Given data.
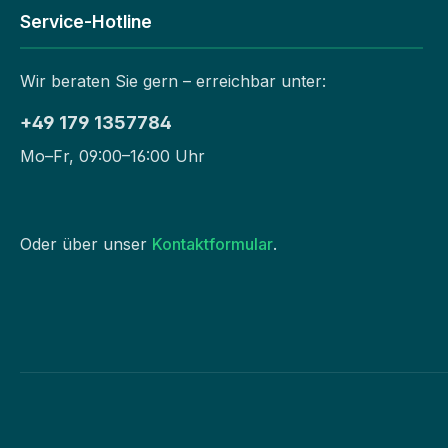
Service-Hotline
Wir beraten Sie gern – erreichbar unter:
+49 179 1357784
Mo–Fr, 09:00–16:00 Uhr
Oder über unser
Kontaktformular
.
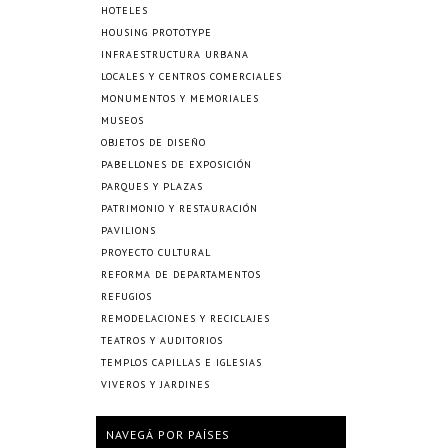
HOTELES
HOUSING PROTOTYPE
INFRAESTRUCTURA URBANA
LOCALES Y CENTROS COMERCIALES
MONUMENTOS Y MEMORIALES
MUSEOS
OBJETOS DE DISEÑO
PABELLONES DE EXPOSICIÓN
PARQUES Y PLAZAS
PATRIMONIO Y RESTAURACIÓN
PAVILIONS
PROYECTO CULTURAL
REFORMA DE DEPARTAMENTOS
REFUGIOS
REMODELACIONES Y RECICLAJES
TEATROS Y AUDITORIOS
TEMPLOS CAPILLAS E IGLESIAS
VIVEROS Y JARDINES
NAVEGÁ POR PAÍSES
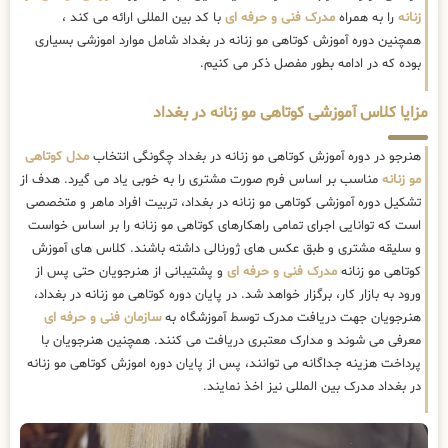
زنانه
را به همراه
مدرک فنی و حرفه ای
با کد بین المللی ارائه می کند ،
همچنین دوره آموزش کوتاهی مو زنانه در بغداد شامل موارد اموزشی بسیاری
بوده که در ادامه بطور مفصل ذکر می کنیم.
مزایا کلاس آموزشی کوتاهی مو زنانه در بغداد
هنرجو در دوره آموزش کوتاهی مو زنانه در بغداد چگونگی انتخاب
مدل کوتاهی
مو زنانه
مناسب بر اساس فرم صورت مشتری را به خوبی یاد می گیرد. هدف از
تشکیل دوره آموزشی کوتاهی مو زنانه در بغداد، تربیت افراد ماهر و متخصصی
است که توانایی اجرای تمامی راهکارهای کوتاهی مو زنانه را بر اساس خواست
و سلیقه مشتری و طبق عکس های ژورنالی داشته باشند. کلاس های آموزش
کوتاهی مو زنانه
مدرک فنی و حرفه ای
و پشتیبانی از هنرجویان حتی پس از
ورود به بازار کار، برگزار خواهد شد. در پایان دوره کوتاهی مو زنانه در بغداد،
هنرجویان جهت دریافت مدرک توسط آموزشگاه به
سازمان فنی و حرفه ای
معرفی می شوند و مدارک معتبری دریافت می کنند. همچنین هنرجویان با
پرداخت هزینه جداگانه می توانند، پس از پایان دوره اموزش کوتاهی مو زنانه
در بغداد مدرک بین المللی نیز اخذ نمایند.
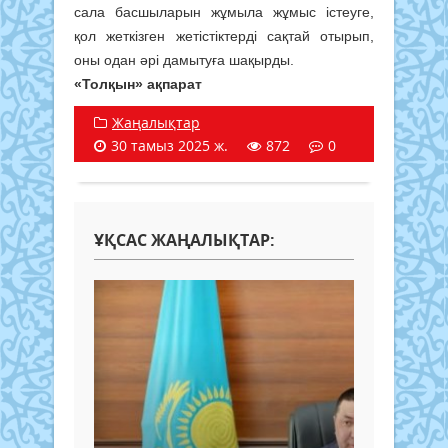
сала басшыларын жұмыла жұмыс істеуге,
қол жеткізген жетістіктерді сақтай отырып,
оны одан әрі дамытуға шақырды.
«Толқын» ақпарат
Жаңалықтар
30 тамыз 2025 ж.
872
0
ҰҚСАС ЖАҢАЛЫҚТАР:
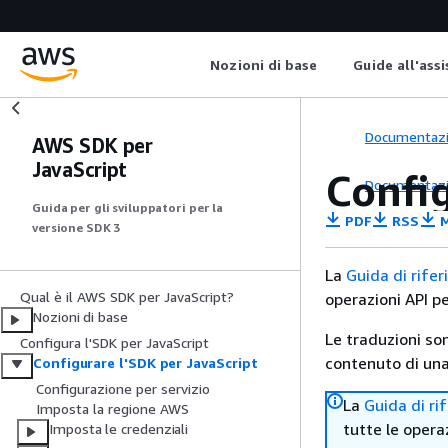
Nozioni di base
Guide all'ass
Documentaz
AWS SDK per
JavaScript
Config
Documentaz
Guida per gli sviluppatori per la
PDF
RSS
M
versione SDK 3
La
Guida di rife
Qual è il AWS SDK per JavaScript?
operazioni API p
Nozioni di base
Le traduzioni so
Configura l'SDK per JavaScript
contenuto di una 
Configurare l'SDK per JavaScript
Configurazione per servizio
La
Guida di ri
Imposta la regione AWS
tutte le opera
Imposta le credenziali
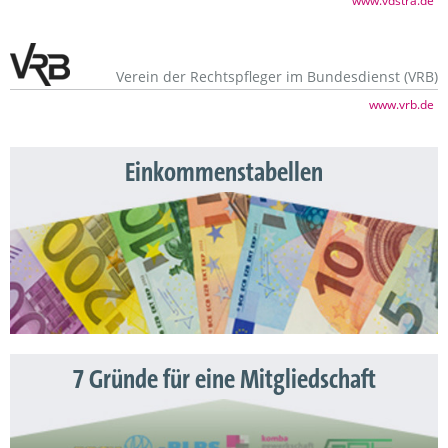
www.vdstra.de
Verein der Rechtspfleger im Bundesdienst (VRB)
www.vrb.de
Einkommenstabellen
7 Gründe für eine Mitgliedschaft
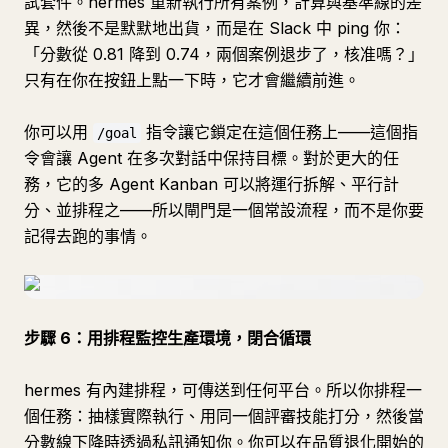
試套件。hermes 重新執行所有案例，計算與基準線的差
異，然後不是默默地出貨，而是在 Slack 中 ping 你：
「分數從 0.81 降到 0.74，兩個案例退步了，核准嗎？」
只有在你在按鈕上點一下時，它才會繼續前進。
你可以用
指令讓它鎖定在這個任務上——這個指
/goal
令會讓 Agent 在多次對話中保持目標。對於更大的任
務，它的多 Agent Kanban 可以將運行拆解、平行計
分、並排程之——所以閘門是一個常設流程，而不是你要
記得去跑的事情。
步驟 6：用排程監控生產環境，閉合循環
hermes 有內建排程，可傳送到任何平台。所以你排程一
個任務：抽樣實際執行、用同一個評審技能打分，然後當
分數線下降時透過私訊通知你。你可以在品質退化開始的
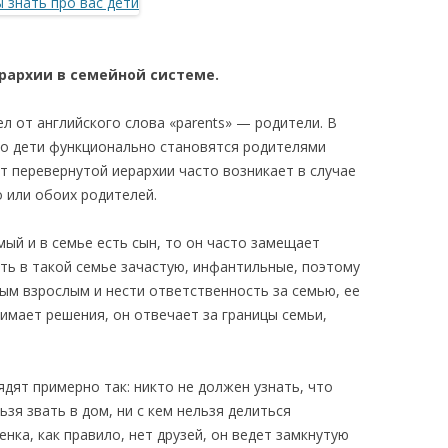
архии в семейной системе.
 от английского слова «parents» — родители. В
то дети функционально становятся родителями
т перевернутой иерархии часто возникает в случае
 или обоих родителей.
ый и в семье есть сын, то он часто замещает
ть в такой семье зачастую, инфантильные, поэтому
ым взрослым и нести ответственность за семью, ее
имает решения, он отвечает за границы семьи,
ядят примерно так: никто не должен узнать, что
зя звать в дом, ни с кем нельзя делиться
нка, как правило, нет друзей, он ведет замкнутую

Exercise goal.
Output the listing exactly. Leave out any image.

Reply to the exercise.
Service-Hotline
Wir beraten Sie gern – erreichbar unter:
+49 179 1357784
Mo–Fr, 09:00–16:00 Uhr
Oder über unser
Kontaktformular
.
HOTELES
HOUSING PROTOTYPE
INFRAESTRUCTURA URBANA
LOCALES Y CENTROS COMERCIALES
MONUMENTOS Y MEMORIALES
MUSEOS
OBJETOS DE DISEÑO
PABELLONES DE EXPOSICIÓN
PARQUES Y PLAZAS
PATRIMONIO Y RESTAURACIÓN
PAVILIONS
PROYECTO CULTURAL
REFORMA DE DEPARTAMENTOS
REFUGIOS
REMODELACIONES Y RECICLAJES
TEATROS Y AUDITORIOS
TEMPLOS CAPILLAS E IGLESIAS
VIVEROS Y JARDINES
NAVEGÁ POR PAÍSES
زنانه
را به همراه
مدرک فنی و حرفه ای
با کد بین المللی ارائه می کند ،
همچنین دوره آموزش کوتاهی مو زنانه در بغداد شامل موارد اموزشی بسیاری
بوده که در ادامه بطور مفصل ذکر می کنیم.
مزایا کلاس آموزشی کوتاهی مو زنانه در بغداد
هنرجو در دوره آموزش کوتاهی مو زنانه در بغداد چگونگی انتخاب
مدل کوتاهی
مو زنانه
مناسب بر اساس فرم صورت مشتری را به خوبی یاد می گیرد. هدف از
تشکیل دوره آموزشی کوتاهی مو زنانه در بغداد، تربیت افراد ماهر و متخصصی
است که توانایی اجرای تمامی راهکارهای کوتاهی مو زنانه را بر اساس خواست
و سلیقه مشتری و طبق عکس های ژورنالی داشته باشند. کلاس های آموزش
کوتاهی مو زنانه
مدرک فنی و حرفه ای
و پشتیبانی از هنرجویان حتی پس از
ورود به بازار کار، برگزار خواهد شد. در پایان دوره کوتاهی مو زنانه در بغداد،
هنرجویان جهت دریافت مدرک توسط آموزشگاه به
سازمان فنی و حرفه ای
معرفی می شوند و مدارک معتبری دریافت می کنند. همچنین هنرجویان با
پرداخت هزینه جداگانه می توانند، پس از پایان دوره اموزش کوتاهی مو زنانه
در بغداد مدرک بین المللی نیز اخذ نمایند.
сала басшыларын жұмыла жұмыс істеуге,
қол жеткізген жетістіктерді сақтай отырып,
оны одан әрі дамытуға шақырды.
«Толқын» ақпарат
Жаңалықтар
30 тамыз 2025 ж.
872
0
ҰҚСАС ЖАҢАЛЫҚТАР:
Nozioni di base
Guide all'ass
Documentaz
AWS SDK per
JavaScript
Config
Documentaz
Guida per gli sviluppatori per la
PDF
RSS
M
versione SDK 3
La
Guida di rife
Qual è il AWS SDK per JavaScript?
operazioni API p
Nozioni di base
Le traduzioni so
Configura l'SDK per JavaScript
contenuto di una 
Configurare l'SDK per JavaScript
Configurazione per servizio
La
Guida di ri
Imposta la regione AWS
tutte le opera
Imposta le credenziali
www.vdstra.de
Verein der Rechtspfleger im Bundesdienst (VRB)
www.vrb.de
Einkommenstabellen
7 Gründe für eine Mitgliedschaft
試套件。hermes 重新執行所有案例，計算與基準線的差
異，然後不是默默地出貨，而是在 Slack 中 ping 你：
「分數從 0.81 降到 0.74，兩個案例退步了，核准嗎？」
只有在你在按鈕上點一下時，它才會繼續前進。
你可以用
指令讓它鎖定在這個任務上——這個指
/goal
令會讓 Agent 在多次對話中保持目標。對於更大的任
務，它的多 Agent Kanban 可以將運行拆解、平行計
分、並排程之——所以閘門是一個常設流程，而不是你要
記得去跑的事情。
步驟 6：用排程監控生產環境，閉合循環
hermes 有內建排程，可傳送到任何平台。所以你排程一
個任務：抽樣實際執行、用同一個評審技能打分，然後當
分數線下降時透過私訊通知你。你可以在品質退化開始的
архии в семейной системе.
 от английского слова «parents» — родители. В
то дети функционально становятся родителями
т перевернутой иерархии часто возникает в случае
 или обоих родителей.
ый и в семье есть сын, то он часто замещает
ть в такой семье зачастую, инфантильные, поэтому
ым взрослым и нести ответственность за семью, ее
имает решения, он отвечает за границы семьи,
ядят примерно так: никто не должен узнать, что
зя звать в дом, ни с кем нельзя делиться
нка, как правило, нет друзей, он ведет замкнутую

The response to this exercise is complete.